- **READING PASSAGE**:
▼

The new dedicated domestic terrorism branch within the department’s Office of Intelligence and Analysis (I&A) is designed to “ensure DHS develops the expertise necessary to produce the sound, timely intelligence needed to combat threats posed by domestic terrorism and targeted violence,” the agency said in a statement.
“I&A will also continue leveraging the National Network of Fusion Centers and our deployed intelligence professionals who collect and analyze threat information alongside our state, local, tribal, territorial, and private sector partners to increase timely and actionable information sharing in a dynamic threat environment,” it said.
In addition, DHS’s recently initiated Center for Prevention Programs and Partnerships (CP3) to address domestic violent extremism will replace the Office for Targeted Violence and Terrorism Prevention.
Mayorkas said the CP3 will improve the department’s ability to combat terrorism and targeted violence, consistent with privacy protections, civil rights and civil liberties, and other applicable laws.

▲

- **STORED DATA**:

▼

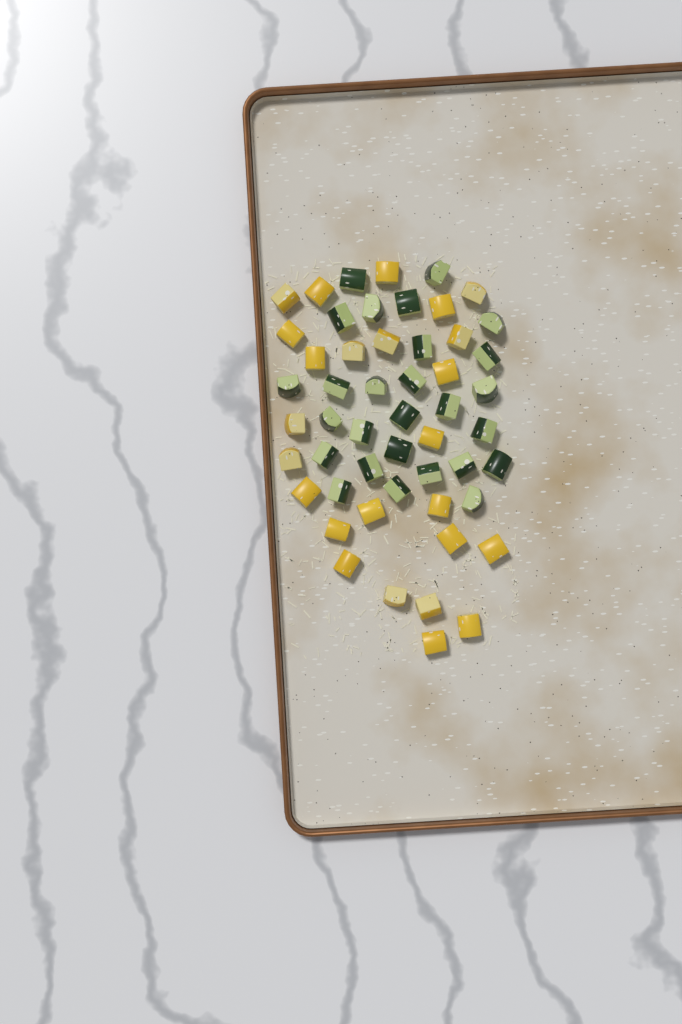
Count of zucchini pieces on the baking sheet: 27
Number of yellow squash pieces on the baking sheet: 25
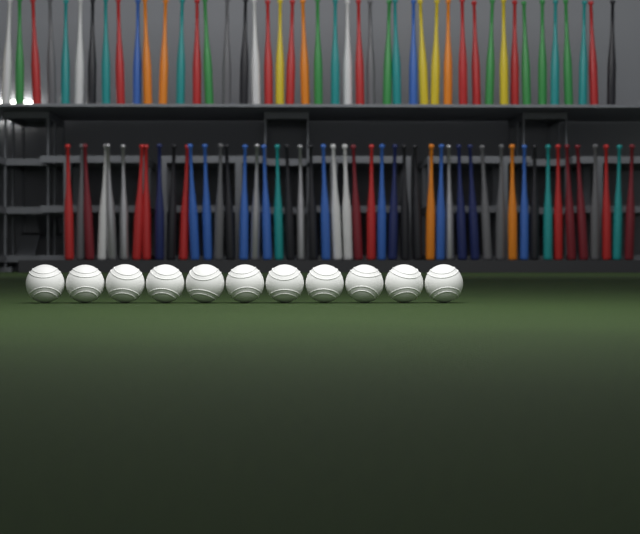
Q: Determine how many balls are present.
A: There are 11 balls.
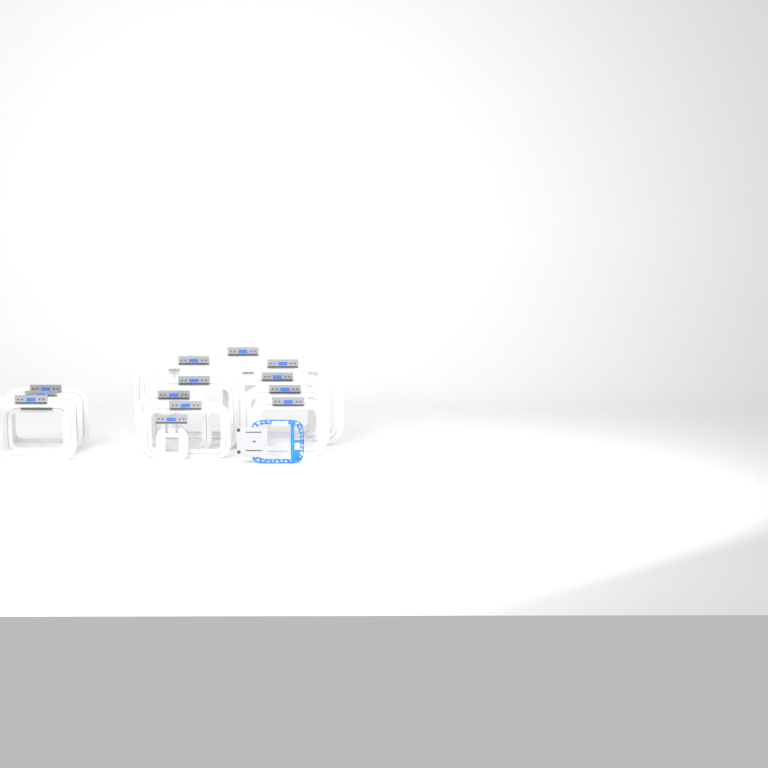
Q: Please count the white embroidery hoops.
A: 14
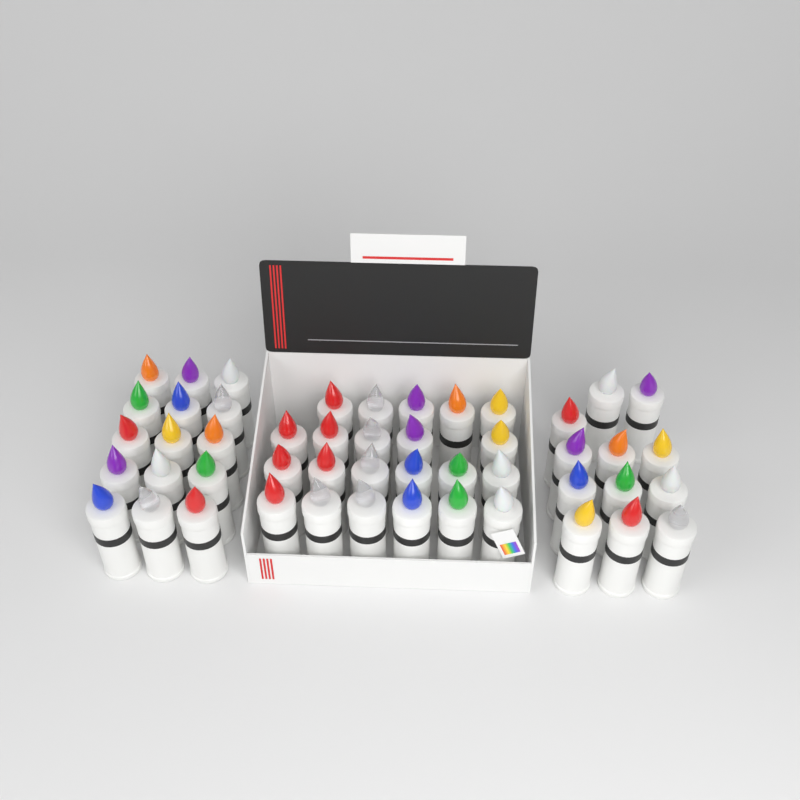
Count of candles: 49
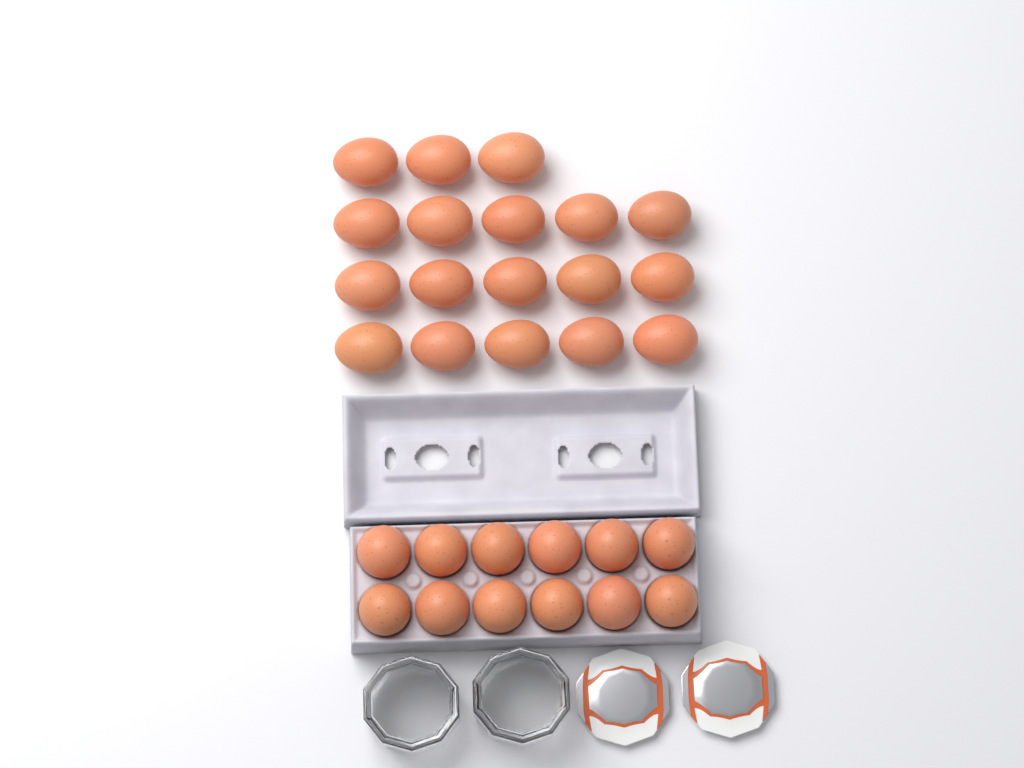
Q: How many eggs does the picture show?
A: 30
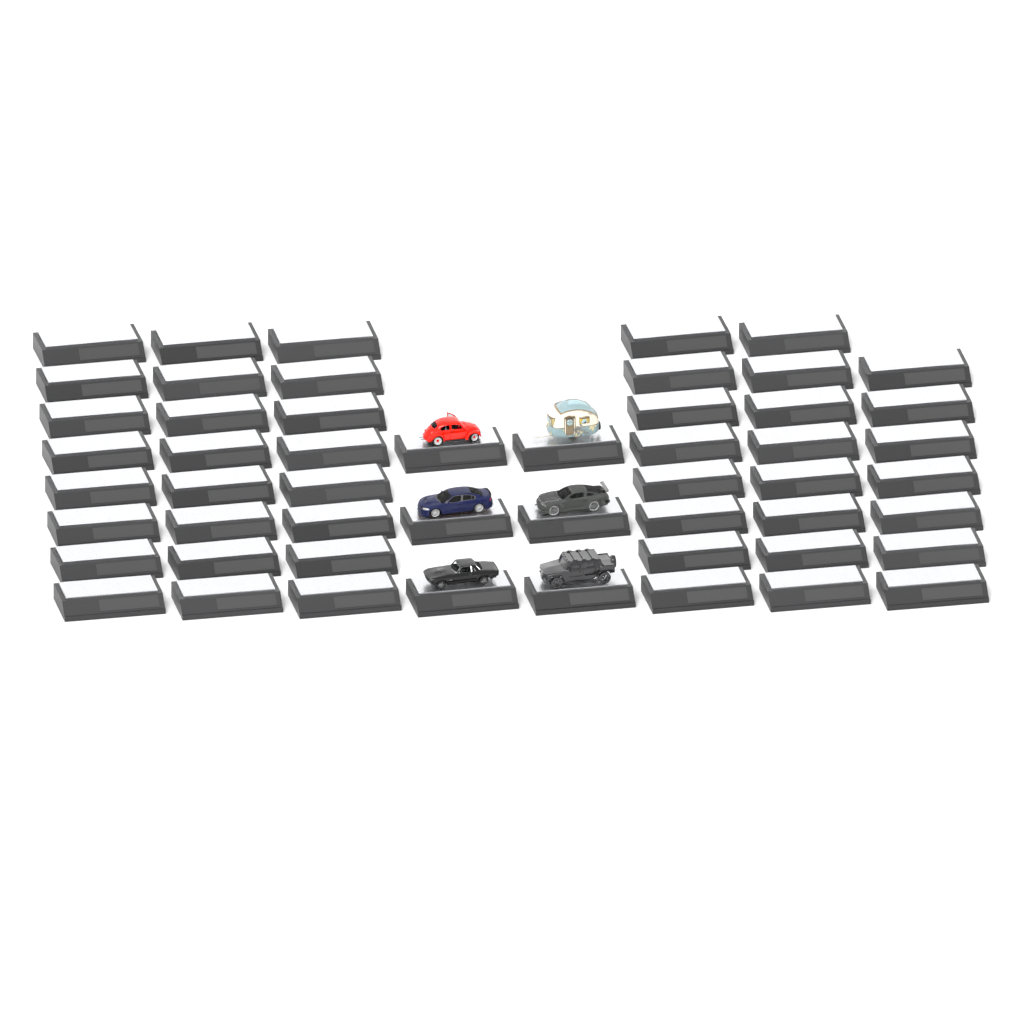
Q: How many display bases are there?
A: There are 53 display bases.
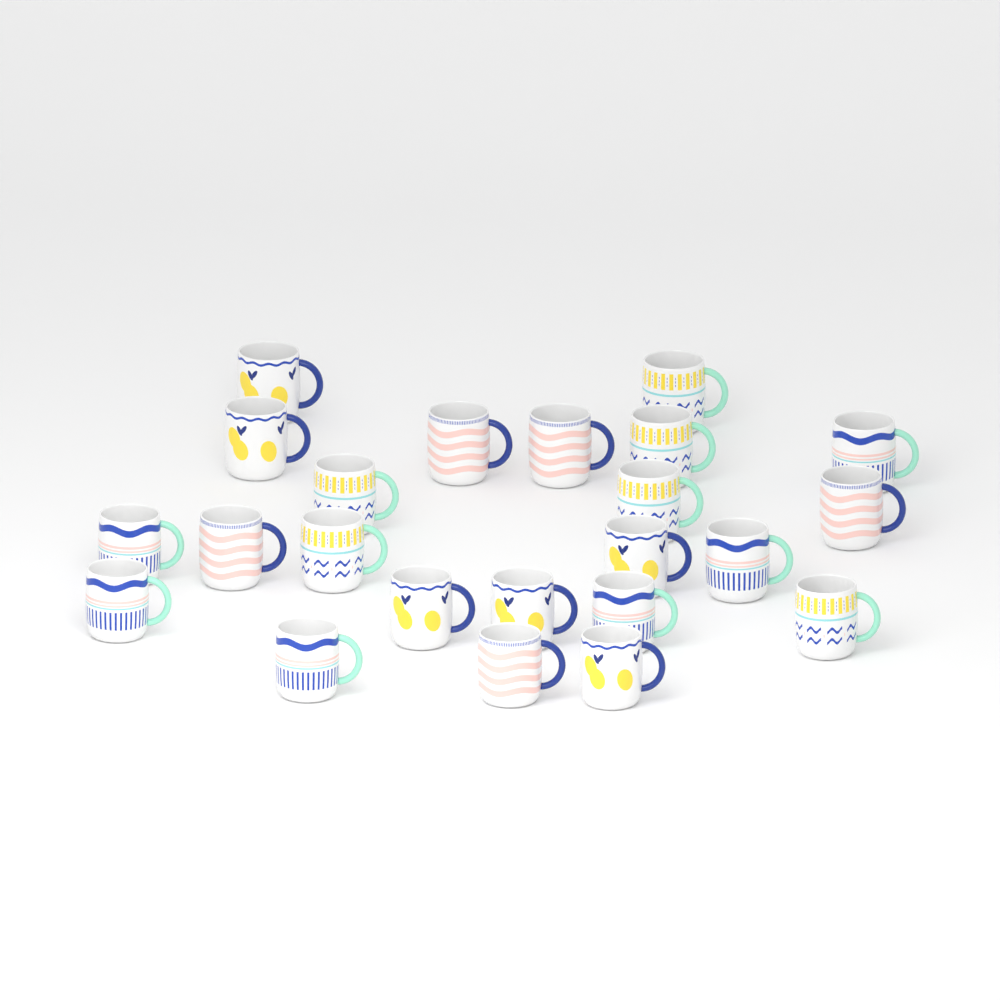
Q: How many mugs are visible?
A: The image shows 23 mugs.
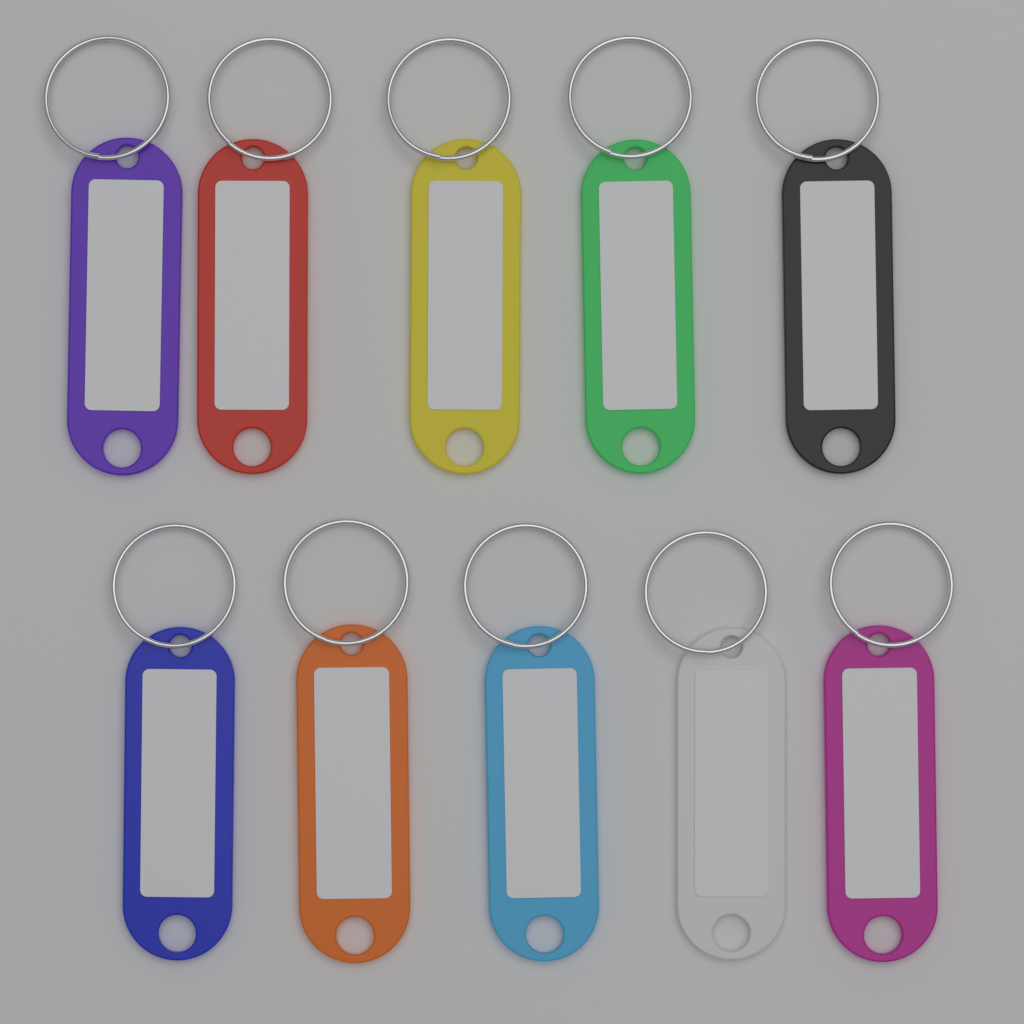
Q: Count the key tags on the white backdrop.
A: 10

▲

Extract the passage on the Department of Homeland Security's domestic terrorism branch and prevention center, reproducing it word for word in full. These records play no part in the work.

The new dedicated domestic terrorism branch within the department’s Office of Intelligence and Analysis (I&A) is designed to “ensure DHS develops the expertise necessary to produce the sound, timely intelligence needed to combat threats posed by domestic terrorism and targeted violence,” the agency said in a statement.
“I&A will also continue leveraging the National Network of Fusion Centers and our deployed intelligence professionals who collect and analyze threat information alongside our state, local, tribal, territorial, and private sector partners to increase timely and actionable information sharing in a dynamic threat environment,” it said.
In addition, DHS’s recently initiated Center for Prevention Programs and Partnerships (CP3) to address domestic violent extremism will replace the Office for Targeted Violence and Terrorism Prevention.
Mayorkas said the CP3 will improve the department’s ability to combat terrorism and targeted violence, consistent with privacy protections, civil rights and civil liberties, and other applicable laws.